LISTING:
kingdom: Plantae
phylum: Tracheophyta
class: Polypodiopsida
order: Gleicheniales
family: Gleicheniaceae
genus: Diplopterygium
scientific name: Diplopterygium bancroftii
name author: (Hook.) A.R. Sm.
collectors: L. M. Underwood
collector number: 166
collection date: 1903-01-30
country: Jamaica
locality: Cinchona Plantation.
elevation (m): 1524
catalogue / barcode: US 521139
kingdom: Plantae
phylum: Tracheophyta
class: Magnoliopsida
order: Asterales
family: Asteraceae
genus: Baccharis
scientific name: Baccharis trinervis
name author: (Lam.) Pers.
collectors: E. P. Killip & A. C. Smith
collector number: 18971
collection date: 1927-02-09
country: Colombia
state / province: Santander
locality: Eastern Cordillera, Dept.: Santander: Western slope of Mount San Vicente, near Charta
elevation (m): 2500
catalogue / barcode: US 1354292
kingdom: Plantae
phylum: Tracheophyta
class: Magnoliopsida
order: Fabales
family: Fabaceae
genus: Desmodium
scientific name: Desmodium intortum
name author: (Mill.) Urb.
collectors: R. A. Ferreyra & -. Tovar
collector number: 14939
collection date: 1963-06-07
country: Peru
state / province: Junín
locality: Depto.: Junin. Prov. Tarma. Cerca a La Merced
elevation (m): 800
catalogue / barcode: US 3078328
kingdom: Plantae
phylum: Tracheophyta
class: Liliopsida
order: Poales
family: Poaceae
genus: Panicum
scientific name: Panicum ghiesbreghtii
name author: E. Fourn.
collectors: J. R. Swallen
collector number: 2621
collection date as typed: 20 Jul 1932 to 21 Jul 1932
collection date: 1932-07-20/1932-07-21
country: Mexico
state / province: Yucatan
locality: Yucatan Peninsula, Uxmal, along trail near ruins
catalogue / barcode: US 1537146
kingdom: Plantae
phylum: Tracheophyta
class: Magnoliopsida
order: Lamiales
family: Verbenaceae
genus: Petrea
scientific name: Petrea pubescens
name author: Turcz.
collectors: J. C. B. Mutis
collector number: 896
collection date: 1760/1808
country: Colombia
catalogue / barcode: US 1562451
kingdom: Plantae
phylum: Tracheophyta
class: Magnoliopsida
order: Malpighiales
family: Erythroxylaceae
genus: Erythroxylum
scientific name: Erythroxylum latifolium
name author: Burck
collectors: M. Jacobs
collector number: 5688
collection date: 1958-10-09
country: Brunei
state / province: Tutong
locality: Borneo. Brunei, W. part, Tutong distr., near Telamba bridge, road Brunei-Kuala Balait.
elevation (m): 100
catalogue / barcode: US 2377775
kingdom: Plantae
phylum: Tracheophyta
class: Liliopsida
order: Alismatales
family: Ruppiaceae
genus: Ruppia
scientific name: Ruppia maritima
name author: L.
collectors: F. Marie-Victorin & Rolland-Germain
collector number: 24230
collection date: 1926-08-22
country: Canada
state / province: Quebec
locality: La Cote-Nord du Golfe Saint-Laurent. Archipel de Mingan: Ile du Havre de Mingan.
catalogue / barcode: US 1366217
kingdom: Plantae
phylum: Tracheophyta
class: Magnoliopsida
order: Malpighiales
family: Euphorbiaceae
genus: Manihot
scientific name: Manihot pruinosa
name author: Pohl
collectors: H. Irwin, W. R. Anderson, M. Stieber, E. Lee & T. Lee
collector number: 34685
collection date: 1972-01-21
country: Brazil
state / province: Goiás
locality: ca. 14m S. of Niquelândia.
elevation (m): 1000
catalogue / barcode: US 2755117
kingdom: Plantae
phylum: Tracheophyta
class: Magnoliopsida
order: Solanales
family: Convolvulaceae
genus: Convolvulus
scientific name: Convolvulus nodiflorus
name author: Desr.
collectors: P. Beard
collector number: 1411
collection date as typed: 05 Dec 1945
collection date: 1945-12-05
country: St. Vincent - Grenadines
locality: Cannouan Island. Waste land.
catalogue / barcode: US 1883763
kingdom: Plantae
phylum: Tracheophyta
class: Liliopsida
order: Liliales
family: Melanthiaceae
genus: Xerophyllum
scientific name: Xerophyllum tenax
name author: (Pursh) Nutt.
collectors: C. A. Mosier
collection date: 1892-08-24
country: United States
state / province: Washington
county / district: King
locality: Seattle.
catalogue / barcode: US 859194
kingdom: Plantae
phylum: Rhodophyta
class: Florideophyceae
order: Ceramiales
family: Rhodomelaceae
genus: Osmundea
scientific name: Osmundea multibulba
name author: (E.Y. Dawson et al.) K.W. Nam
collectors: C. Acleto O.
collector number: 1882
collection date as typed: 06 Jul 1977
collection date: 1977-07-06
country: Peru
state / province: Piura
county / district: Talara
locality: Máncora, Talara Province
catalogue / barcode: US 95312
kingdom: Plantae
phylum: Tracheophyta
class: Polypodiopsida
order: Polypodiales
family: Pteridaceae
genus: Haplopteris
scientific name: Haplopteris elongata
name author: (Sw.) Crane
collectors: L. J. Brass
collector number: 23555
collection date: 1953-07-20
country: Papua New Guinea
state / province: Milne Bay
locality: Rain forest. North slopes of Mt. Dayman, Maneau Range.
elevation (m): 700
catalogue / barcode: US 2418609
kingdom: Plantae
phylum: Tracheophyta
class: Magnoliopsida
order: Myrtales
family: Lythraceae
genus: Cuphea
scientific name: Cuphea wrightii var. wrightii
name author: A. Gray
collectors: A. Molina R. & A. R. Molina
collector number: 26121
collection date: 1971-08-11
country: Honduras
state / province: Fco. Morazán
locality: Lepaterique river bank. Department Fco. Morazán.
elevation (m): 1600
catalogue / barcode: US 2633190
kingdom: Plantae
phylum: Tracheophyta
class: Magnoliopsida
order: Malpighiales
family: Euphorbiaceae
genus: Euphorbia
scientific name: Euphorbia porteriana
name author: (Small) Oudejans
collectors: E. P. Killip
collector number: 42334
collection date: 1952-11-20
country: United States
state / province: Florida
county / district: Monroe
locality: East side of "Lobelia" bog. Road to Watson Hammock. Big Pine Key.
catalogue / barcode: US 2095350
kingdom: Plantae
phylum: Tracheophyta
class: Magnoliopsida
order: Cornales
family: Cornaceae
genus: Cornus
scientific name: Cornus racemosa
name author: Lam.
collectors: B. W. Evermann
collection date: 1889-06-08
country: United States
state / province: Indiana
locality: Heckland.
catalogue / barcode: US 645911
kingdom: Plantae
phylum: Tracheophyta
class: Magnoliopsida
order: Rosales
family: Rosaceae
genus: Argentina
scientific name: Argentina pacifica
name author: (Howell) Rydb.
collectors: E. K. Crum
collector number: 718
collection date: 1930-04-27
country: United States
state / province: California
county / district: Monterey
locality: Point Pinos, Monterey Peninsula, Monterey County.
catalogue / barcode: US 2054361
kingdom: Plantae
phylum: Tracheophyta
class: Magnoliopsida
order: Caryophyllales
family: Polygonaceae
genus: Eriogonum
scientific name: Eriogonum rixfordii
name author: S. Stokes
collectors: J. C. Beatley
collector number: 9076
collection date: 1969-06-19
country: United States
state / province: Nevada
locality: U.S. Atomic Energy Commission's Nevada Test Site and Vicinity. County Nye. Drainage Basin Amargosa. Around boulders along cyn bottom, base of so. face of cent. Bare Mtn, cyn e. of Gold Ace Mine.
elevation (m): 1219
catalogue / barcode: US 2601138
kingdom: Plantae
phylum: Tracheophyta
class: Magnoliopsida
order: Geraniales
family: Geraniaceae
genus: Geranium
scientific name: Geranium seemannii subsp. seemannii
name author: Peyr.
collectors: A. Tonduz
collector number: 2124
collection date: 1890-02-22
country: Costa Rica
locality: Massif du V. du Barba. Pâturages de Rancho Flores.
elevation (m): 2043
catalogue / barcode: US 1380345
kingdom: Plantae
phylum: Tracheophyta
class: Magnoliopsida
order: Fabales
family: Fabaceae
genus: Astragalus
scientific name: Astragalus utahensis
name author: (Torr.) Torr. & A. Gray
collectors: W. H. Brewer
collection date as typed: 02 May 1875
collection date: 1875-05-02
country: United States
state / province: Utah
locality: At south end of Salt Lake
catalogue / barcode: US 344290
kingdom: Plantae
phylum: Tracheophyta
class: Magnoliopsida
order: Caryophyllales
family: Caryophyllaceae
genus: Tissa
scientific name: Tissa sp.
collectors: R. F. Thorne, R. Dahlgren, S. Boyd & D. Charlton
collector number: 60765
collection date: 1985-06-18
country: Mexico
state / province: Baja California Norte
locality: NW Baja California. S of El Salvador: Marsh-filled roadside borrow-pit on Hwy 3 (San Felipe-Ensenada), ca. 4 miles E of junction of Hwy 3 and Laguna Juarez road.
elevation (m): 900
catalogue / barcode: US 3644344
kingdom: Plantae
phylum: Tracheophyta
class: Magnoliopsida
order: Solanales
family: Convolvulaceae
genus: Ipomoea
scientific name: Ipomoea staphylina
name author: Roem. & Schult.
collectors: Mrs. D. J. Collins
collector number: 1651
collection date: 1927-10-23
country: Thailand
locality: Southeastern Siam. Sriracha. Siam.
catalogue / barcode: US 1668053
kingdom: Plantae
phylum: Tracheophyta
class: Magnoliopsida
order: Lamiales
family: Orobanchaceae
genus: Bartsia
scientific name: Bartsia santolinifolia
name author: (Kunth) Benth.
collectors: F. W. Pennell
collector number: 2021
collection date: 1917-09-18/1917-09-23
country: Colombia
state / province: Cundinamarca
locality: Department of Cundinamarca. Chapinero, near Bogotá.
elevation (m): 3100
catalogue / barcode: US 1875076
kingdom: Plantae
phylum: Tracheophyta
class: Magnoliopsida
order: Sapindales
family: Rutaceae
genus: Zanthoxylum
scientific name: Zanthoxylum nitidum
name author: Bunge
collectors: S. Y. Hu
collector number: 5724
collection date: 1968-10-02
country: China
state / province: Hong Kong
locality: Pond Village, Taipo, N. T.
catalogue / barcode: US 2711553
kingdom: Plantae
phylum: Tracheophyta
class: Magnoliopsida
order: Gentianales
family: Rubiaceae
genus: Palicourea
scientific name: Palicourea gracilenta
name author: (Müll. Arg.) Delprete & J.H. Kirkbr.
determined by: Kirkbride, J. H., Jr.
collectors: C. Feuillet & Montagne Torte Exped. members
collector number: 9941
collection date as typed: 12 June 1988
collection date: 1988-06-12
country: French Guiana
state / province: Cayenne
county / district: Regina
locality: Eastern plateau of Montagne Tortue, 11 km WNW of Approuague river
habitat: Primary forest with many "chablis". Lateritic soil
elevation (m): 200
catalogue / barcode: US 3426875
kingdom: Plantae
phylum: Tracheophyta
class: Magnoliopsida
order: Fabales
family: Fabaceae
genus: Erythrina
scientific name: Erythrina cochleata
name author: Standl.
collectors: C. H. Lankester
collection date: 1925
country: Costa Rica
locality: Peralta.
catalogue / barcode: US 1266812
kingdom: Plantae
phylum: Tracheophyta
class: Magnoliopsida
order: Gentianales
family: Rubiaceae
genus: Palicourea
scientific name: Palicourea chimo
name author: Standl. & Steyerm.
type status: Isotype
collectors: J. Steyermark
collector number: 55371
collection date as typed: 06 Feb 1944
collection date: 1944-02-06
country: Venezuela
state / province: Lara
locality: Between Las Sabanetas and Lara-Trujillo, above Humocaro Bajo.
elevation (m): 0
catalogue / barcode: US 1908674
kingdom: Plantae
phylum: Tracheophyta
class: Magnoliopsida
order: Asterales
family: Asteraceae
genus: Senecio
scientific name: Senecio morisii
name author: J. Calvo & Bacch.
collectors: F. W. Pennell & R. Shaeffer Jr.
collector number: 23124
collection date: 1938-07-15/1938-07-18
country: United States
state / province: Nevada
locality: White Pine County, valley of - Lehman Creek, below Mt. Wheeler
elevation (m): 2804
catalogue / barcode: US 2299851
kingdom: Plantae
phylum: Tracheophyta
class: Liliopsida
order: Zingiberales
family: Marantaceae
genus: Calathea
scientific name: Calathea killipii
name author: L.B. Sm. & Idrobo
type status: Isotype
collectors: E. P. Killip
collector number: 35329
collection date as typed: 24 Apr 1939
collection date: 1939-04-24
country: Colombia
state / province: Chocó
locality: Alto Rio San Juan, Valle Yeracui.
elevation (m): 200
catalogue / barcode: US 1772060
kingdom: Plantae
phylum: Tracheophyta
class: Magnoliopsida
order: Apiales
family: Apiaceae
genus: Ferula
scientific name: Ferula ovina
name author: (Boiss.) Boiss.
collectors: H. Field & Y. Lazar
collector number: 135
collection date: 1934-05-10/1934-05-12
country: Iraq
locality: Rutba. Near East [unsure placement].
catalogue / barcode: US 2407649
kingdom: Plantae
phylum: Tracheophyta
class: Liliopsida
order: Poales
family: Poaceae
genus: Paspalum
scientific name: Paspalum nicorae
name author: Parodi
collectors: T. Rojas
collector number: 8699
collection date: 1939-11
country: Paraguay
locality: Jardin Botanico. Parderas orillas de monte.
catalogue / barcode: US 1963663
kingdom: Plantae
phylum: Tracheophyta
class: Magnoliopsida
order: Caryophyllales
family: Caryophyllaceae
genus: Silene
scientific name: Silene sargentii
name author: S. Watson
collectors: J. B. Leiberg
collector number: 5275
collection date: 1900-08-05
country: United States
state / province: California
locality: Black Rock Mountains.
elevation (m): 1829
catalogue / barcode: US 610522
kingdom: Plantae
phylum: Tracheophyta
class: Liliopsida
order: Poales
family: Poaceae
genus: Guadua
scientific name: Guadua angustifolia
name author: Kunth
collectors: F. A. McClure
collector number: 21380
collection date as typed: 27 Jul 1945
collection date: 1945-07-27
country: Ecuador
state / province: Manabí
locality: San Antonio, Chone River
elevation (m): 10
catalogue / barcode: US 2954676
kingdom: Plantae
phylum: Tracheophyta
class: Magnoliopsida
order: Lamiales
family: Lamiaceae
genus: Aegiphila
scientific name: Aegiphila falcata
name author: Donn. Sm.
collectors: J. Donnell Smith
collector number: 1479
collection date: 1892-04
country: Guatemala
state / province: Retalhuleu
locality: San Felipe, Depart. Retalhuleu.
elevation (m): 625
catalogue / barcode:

OBJECTIVE: Convert the lines of the records starting at the line containing "name author: (E.Y. Dawson et al.) K.W. Nam" and ending at the line containing "locality: Máncora, Talara Province" into a JSON list of strings, one string per line, with blank lines omitted.

RESPONSE:
[
  "name author: (E.Y. Dawson et al.) K.W. Nam",
  "collectors: C. Acleto O.",
  "collector number: 1882",
  "collection date as typed: 06 Jul 1977",
  "collection date: 1977-07-06",
  "country: Peru",
  "state / province: Piura",
  "county / district: Talara",
  "locality: Máncora, Talara Province"
]